- Coragem! Coragem! - murmurava-lhe o conselheiro, impassível como perfeito político. - Nas ocasiões é que os homens se conhecem! Coragem!
- É em extremo forte a provação! - respondia-lhe, gemendo, Henrique.
- Firmeza, e que a palidez do susto nos não atraiçoe - continuava aquele.
Isto obrigava Henrique a nova luta; desta vez para manter a seriedade.
Afinal calou-se a banda, sem que se pudesse dizer o que tinha querido tocar. Sucedeu-lhe um intervalo de silêncio. Passou pela assembleia o estremecimento que precede as ocasiões solenes. Os olhares de tantos espectadores fixavam-se na coberta de chita, que já se via ondular. Ouvia-se um surdo rumor, significativo de ansiedade, como se fora a resultante do palpitar de tantos corações.
Apareceu enfim a primeira personagem do auto. Era o Herodes.
A alta e membruda figura do pai de Ermelinda, com os seus ombros largos, as faces injectadas, o olhar faiscante, os cabelos e barbas negros e espessos, o andar grave e pesado, sob o qual gemiam as junturas do tablado, o timbre volumoso de voz e certo arreganho selvático, com que falava e gesticulava, imprimia na multidão um quase pavor, que nem o conhecimento íntimo que tinham do homem conseguia dissipar.
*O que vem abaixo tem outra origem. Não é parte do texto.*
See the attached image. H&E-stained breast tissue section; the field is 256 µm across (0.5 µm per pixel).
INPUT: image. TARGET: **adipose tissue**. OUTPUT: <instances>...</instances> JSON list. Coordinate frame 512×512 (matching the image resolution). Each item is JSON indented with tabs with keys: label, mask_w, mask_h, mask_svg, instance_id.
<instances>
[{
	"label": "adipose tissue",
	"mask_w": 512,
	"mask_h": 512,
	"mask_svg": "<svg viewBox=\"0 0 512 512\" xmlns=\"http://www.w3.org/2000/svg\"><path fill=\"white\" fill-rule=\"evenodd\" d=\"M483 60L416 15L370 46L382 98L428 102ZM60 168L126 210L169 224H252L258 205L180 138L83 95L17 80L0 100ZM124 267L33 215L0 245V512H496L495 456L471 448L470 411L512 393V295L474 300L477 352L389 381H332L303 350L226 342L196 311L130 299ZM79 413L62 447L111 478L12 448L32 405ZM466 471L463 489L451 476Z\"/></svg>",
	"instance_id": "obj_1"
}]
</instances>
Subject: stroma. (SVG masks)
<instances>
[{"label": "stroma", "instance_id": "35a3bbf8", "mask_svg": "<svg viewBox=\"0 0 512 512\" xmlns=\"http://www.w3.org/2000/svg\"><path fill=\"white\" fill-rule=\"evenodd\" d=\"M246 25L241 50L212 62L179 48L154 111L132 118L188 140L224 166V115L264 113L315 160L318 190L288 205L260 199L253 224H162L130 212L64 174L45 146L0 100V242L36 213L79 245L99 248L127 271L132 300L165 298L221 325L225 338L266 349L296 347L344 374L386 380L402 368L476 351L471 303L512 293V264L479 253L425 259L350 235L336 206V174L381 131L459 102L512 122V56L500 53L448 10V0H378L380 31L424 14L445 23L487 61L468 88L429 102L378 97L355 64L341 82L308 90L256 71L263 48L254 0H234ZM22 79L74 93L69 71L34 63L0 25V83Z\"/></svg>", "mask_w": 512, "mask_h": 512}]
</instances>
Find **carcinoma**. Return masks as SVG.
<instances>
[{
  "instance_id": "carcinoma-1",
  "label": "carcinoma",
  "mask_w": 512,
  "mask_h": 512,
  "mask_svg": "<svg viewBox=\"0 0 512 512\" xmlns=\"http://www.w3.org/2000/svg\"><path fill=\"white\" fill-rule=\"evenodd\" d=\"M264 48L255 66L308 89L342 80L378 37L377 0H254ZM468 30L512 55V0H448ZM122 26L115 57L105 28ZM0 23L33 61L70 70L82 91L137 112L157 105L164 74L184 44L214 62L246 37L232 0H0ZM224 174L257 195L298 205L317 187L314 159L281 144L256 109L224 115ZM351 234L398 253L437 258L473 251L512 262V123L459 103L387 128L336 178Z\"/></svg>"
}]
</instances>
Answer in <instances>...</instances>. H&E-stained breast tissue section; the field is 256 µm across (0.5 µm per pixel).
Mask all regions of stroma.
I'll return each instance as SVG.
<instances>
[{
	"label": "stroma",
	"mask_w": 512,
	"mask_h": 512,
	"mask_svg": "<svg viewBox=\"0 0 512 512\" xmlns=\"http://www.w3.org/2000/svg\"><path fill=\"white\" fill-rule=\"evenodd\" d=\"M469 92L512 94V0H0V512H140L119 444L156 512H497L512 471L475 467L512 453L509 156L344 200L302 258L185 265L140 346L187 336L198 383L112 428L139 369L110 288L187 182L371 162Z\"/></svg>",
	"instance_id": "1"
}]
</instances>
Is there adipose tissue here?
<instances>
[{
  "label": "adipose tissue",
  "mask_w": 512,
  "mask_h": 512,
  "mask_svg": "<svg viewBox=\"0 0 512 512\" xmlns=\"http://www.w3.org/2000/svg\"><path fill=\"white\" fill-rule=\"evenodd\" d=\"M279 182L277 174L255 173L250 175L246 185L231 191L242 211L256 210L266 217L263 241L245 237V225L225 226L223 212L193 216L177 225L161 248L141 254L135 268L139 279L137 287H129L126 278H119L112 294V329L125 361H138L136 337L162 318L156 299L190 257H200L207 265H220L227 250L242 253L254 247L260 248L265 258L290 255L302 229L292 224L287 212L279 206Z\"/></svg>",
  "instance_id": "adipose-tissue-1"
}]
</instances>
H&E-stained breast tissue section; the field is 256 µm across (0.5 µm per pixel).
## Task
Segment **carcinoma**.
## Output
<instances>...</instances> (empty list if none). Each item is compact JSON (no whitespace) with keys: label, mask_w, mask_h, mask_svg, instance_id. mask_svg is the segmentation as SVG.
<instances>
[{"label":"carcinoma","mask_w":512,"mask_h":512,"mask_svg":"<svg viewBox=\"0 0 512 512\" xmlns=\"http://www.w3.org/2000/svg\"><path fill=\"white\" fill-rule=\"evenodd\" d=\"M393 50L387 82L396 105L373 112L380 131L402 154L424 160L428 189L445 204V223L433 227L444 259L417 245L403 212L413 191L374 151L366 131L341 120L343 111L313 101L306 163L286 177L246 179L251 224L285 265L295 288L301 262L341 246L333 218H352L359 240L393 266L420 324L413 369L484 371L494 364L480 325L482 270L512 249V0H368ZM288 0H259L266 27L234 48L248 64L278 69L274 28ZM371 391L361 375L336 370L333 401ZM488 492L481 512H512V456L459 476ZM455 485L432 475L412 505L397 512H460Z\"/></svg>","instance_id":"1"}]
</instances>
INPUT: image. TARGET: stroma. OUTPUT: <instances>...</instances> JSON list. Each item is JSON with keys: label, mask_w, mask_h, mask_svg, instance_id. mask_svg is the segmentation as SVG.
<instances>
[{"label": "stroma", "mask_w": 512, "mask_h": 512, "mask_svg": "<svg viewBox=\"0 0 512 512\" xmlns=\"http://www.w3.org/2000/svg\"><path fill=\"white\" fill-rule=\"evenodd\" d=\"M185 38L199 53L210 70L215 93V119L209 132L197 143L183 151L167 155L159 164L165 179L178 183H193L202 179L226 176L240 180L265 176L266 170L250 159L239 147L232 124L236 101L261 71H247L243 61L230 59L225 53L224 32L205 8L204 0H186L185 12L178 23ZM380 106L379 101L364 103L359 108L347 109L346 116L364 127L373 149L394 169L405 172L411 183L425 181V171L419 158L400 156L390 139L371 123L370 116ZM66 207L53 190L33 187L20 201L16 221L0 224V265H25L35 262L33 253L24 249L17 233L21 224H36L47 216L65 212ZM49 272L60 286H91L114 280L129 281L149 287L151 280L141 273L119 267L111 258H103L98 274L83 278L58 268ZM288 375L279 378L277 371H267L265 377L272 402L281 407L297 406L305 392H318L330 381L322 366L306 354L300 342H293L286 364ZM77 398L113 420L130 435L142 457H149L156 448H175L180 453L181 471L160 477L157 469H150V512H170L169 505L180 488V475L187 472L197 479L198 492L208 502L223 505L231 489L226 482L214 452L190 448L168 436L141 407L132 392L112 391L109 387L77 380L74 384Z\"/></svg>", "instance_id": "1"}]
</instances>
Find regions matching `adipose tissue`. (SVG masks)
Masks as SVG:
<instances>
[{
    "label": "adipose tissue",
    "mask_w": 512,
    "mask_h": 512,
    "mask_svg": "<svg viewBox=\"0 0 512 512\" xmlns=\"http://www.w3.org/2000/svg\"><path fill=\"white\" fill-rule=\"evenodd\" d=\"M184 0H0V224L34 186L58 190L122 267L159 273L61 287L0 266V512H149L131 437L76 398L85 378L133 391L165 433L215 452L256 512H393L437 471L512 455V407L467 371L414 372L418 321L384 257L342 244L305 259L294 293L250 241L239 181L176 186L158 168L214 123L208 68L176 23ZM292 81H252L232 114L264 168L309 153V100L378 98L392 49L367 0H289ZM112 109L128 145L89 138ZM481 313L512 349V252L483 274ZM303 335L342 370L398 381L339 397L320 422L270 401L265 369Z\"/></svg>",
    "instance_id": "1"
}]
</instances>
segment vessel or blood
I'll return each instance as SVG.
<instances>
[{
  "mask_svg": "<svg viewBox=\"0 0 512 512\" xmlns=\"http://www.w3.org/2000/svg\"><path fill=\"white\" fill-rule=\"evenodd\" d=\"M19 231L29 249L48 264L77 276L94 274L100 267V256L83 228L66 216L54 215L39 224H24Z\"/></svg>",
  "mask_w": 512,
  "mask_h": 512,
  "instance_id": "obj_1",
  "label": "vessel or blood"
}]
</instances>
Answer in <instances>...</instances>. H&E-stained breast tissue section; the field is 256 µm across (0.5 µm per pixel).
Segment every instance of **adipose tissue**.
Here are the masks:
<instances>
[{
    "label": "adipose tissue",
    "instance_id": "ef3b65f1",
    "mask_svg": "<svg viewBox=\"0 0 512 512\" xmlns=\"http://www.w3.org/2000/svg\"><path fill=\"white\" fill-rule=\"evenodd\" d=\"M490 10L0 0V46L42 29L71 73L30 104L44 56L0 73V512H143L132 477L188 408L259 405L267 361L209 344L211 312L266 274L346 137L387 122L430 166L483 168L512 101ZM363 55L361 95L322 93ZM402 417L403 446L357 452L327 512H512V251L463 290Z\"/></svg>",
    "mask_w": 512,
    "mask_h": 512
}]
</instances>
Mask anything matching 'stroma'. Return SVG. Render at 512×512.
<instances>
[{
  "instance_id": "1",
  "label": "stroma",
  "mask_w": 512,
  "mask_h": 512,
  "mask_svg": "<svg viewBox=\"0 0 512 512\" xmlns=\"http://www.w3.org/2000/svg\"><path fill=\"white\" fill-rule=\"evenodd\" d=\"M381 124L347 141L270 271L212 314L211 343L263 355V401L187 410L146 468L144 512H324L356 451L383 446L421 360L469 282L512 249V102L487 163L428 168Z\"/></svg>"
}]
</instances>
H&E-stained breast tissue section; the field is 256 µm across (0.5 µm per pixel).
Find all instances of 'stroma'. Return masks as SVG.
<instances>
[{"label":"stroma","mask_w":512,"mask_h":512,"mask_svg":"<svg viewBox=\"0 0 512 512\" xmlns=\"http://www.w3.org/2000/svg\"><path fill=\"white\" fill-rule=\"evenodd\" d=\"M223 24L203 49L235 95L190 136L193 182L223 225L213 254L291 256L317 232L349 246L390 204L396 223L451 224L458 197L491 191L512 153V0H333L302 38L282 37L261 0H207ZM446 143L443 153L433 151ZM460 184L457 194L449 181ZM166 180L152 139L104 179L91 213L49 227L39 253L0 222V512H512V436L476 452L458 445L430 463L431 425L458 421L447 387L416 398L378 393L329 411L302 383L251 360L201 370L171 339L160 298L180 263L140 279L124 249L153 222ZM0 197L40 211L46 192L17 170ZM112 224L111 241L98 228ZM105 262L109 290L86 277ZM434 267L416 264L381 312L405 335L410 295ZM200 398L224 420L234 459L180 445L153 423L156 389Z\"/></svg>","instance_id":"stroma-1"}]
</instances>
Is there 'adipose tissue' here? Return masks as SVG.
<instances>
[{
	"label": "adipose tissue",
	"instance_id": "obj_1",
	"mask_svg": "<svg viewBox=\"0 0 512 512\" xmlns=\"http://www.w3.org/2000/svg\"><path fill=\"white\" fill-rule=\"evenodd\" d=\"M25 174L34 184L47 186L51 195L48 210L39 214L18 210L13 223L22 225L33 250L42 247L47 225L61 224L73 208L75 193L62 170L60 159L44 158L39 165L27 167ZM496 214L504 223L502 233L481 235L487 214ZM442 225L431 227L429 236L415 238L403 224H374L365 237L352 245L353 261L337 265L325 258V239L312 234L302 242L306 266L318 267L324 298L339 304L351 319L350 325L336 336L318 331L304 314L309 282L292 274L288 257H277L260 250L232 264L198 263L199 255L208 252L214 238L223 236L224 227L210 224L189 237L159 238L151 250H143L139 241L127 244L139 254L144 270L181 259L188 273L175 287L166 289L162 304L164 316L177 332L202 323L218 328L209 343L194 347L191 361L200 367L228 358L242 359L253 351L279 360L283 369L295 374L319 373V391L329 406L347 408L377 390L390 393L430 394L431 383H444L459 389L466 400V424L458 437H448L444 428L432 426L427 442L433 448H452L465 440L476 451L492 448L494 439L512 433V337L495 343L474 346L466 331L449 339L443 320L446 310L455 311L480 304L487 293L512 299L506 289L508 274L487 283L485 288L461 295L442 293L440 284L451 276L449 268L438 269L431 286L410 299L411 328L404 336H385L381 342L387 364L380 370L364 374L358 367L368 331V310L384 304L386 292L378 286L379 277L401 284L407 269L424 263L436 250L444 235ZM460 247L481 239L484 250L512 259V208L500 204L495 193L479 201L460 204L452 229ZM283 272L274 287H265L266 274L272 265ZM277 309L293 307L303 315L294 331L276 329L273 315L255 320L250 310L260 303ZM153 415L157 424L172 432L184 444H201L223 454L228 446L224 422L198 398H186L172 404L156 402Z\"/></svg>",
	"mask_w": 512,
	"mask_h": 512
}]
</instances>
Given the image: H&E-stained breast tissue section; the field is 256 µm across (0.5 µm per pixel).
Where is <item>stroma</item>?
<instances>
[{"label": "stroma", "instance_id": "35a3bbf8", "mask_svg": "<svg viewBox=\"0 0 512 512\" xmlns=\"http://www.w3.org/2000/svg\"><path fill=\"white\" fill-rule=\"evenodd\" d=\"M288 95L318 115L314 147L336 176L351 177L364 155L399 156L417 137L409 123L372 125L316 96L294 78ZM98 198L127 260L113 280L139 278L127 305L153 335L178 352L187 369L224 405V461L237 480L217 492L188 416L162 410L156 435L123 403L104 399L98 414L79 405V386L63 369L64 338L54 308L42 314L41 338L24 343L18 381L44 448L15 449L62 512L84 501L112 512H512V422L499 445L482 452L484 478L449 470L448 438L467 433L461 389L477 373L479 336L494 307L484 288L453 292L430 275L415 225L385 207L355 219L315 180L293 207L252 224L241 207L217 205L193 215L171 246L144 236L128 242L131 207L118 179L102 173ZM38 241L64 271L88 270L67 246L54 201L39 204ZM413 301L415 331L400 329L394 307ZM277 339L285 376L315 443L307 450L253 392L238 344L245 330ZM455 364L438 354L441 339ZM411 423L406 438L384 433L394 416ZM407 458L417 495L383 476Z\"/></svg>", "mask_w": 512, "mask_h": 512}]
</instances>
Herodes trazia manto real e turbante muçulmano, borzeguins vermelhos, corpete de veludilho azul, calções golpeados. Pendia-lhe à cinta um alfange e uma pistola; ao peito algumas condecorações.
Aparência geral, a dos profetas nas procissões.
O auto rompe com um monólogo de Herodes.
O tirano da Judeia, sobressaltado e meditabundo, faz considerações substanciosas sobre a condição dos reis em geral e a sua em particular.